I can certainly see the fisheries research folks wanting one of these. It’s obviously overkill for the average recreational angler, although the tournament folks who buy $1.2M boats and load them with $200k of gear and $10k of fuel will of course jump on it. But if you’re trying to put together comprehensive data on a fish population, this thing plus a bit of custom software could really speed things up- thus you get more data, and it’s less prone to data entry errors, and you can get better statistics from the results.
A problem with NMEA 2000 is that the PGNs are delineated and defined by a technical committee which moves at a glacial pace.
These guys had a cool idea. They actually built their cool idea into a product which plugs into a NMEA 2000 system. Good on ya. There are today displays which could in principle display the 3 or 4 digits plus a decimal place of information. Unfortunately, getting in the way of this is a the lack of a FISH WEIGHT PGN.
Why can’t NMEA 2000 just include some wild card number/label PGNs? In the case of N2K being used to control something, I understand the need for a committee. But in the case of display, a committee just gets in the way.
This gets worse in a world where MFDs give way to boat computers.
Chris:
Manufacturers can write their own PGNs, and most do. They have proprietary data sentences for things like autopilot control, which is why a Simrad AP24 control head cannot control a Raymarine X-10 corepack, even though they theoretically can co-exist on a single NMEA2000 network with other devices.
So implementing this doesn’t ‘require’ NMEA to issue a new PGN – just individual manufacturers to release software that will read the Fish Gate data. If say, Lowrance, writes software that can read the Fish Gate, then that gives them a leg-up on a competitors MFD.
Who this hurts most are developers of hardware like the Fish Gate guys – because their device is useless without a display.
Let me add some nuance to Aaron’s comment:
* I’m not even sure that the Fish Gate 100 transmits a weight PGN. The display may just be receiving log data from the backbone, and the scale itself may communicate with the display with an analog signal.
* But it strikes me that Beyond Measure could create more market by transmitting a weight PGN, proprietary or otherwise, right from the scale so that it could be integrated by the likes of Lowrance or Humminbird.
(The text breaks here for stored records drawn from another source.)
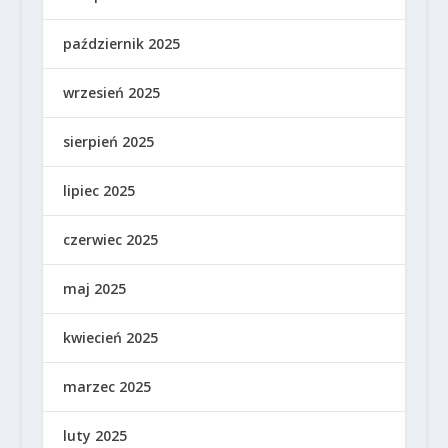
październik 2025
wrzesień 2025
sierpień 2025
lipiec 2025
czerwiec 2025
maj 2025
kwiecień 2025
marzec 2025
luty 2025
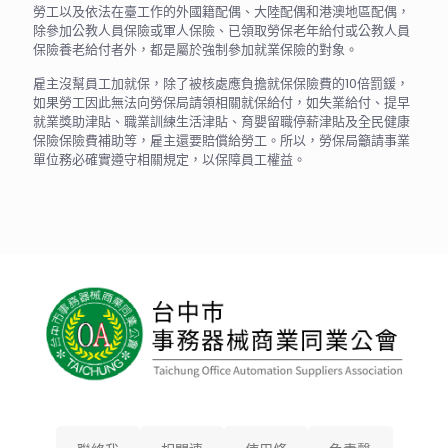
勞工以及依法在臺工作的外國籍配偶、大陸配偶和港澳地區配偶，
除參加公教人員保險或軍人保險、已領取勞保老年給付或公教人員
保險養老給付者外，都是屬於強制參加就業保險的對象。
雇主沒幫員工加就保，除了被核處應負擔就保保險費的10倍罰鍰，
如果勞工因此無法向勞保局請領相關就保給付，如失業給付、提早
就業獎助津貼、職業訓練生活津貼、育嬰留職停薪津貼及全民健康
保險保險費補助等，雇主還要賠償給勞工。所以，勞保局籲請事業
單位務必確實遵守相關規定，以保障員工權益。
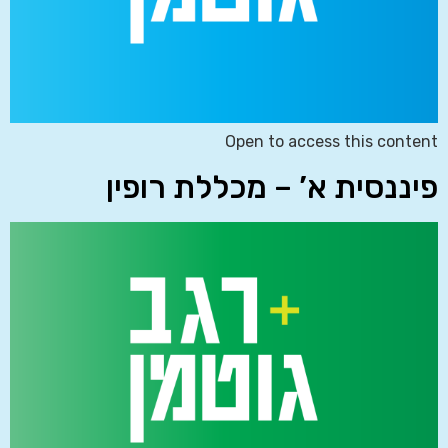
Open to access this content
פיננסית א’ – מכללת רופין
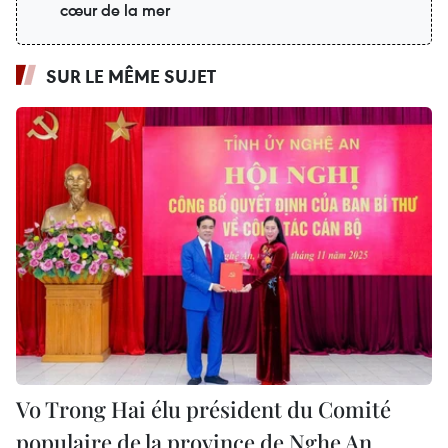
cœur de la mer
SUR LE MÊME SUJET
Vo Trong Hai élu président du Comité
populaire de la province de Nghe An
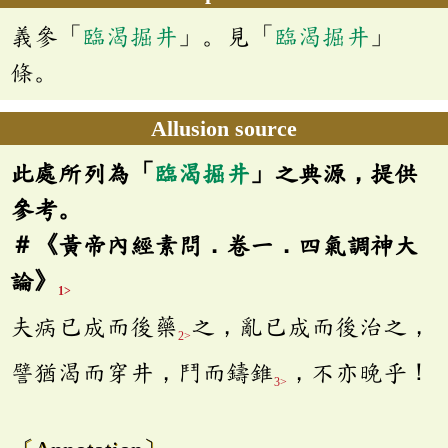
義參「
臨渴掘井
」。見「
臨渴掘井
」
條。
Allusion source
此處所列為「
臨渴掘井
」之典源，提供
參考。
＃《黃帝內經素問．卷一．四氣調神大
論》
1>
夫病已成而後藥
之，亂已成而後治之，
2>
譬猶渴而穿井，鬥而鑄錐
，不亦晚乎！
3>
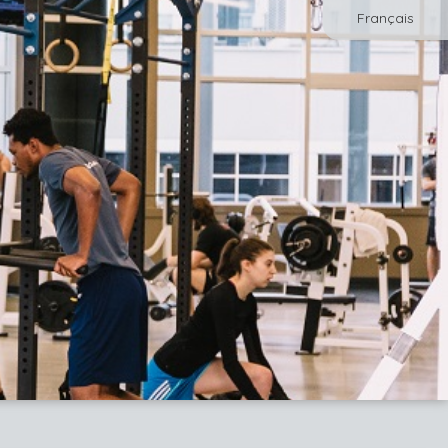
Français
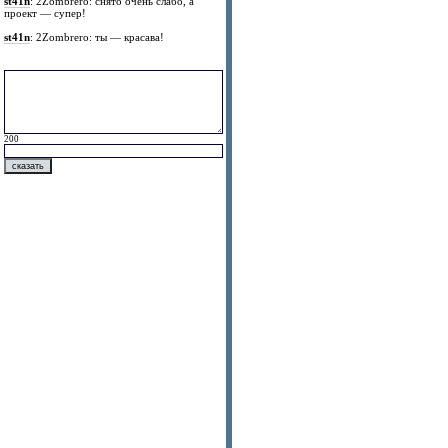
st41n
: 2Zombrero: снято очень слабо, а
проект — супер!
st41n
: 2Zombrero: ты — красава!
200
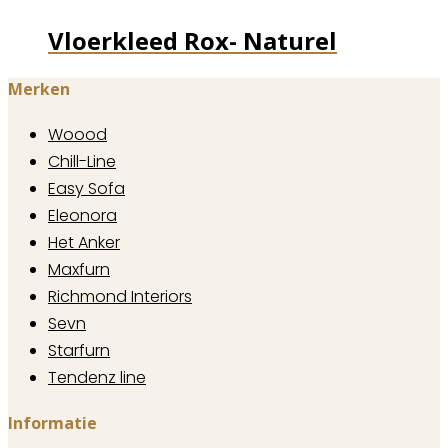
Vloerkleed Rox- Naturel
Merken
Woood
Chill-Line
Easy Sofa
Eleonora
Het Anker
Maxfurn
Richmond Interiors
Sevn
Starfurn
Tendenz line
Informatie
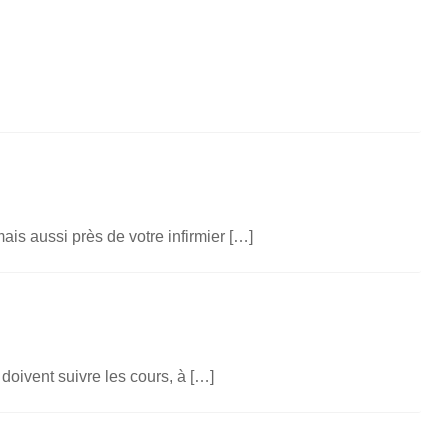
is aussi près de votre infirmier […]
doivent suivre les cours, à […]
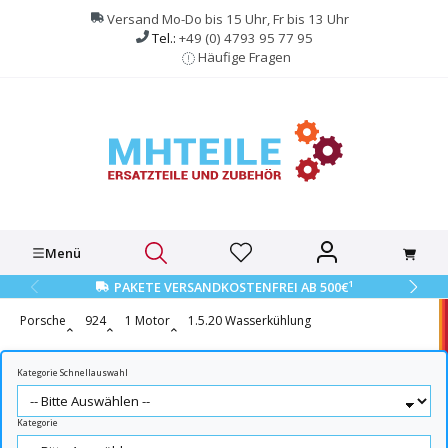
alt springen
Versand Mo-Do bis 15 Uhr, Fr bis 13 Uhr
Tel.:
+49 (0) 4793 95 77 95
Häufige Fragen
Menü
1
PAKETE VERSANDKOSTENFREI AB 500€
Porsche
924
1 Motor
1.5.20 Wasserkühlung
Kategorie Schnellauswahl
Kategorie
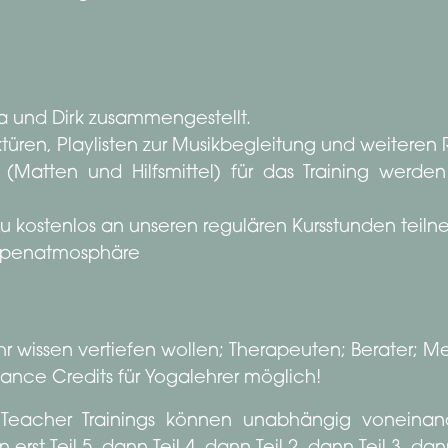
a und Dirk zusammengestellt.
türen, Playlisten zur Musikbegleitung und weiteren
(Matten und Hilfsmittel) für das Training werde
Du kostenlos an unseren regulären Kursstunden teil
uppenatmosphäre
r wissen vertiefen wollen; Therapeuten; Berater; Me
ance Credits für Yogalehrer möglich!
 Teacher Trainings können unabhängig voneinand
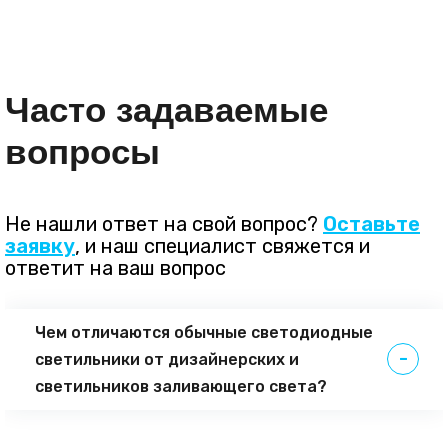
Часто задаваемые
вопросы
Не нашли ответ на свой вопрос?
Оставьте
заявку
, и наш специалист свяжется и
ответит на ваш вопрос
Чем отличаются обычные светодиодные
светильники от дизайнерских и
светильников заливающего света?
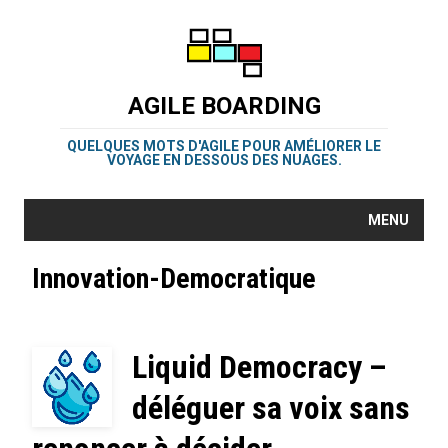
AGILE BOARDING
QUELQUES MOTS D'AGILE POUR AMÉLIORER LE
VOYAGE EN DESSOUS DES NUAGES.
MENU
Innovation-Democratique
Liquid Democracy –
déléguer sa voix sans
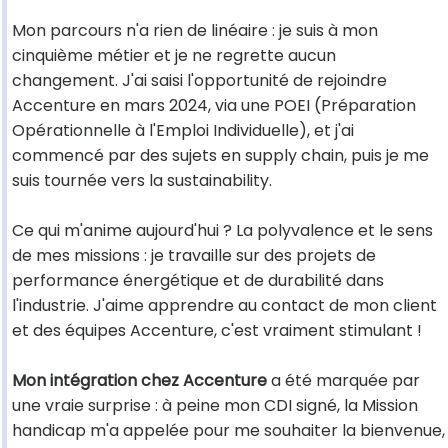
Mon parcours n'a rien de linéaire : je suis à mon
cinquième métier et je ne regrette aucun
changement. J'ai saisi l'opportunité de rejoindre
Accenture en mars 2024, via une POEI (Préparation
Opérationnelle à l'Emploi Individuelle), et j'ai
commencé par des sujets en supply chain, puis je me
suis tournée vers la sustainability.
Ce qui m'anime aujourd'hui ? La polyvalence et le sens
de mes missions : je travaille sur des projets de
performance énergétique et de durabilité dans
l'industrie. J'aime apprendre au contact de mon client
et des équipes Accenture, c'est vraiment stimulant !
Mon intégration chez Accenture
a été marquée par
une vraie surprise : à peine mon CDI signé, la Mission
handicap m'a appelée pour me souhaiter la bienvenue,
It could make their core invention work better and be less expensive and easier to install.
Got some very interesting background info from David Morschhauser, who helped Beyond Measure with software development (and is also the proprietor of Mystic Valley Communications, the company working on the first programmable N2K bridge: http://goo.gl/2nLKI ):
1) The current fish weight is transmitted from the scale using an official NMEA 2000 PGN, which was actually approved at last February’s Standards Committee Meeting. The name reflects its more general use and application: Payload Mass, and provides the ability to transmit mass values up to 429,496.7292 kg with a resolution of 0.1 gram.
Frankly the Standards Committee made some useful suggestions that will mean that we don’t need to invent a new PGN tomorrow to weigh dredge spoils. And the actual time from first official proposal to approved PGN was only from the September 2010 to February 2011 meeting. But you _DO_ need to do your homework, and be humble enough to accept when someone has a better trap for your mouse!
2) The fish weights in the saved weights list _IS_ transmitted using a proprietary PGN. When we originally put the concept before the Standards Committee, the Standards Committee persuaded us to use a proprietary PGN as the use and format is pretty specific to exactly what John and Ron wanted their product to do, and would not be of more general use.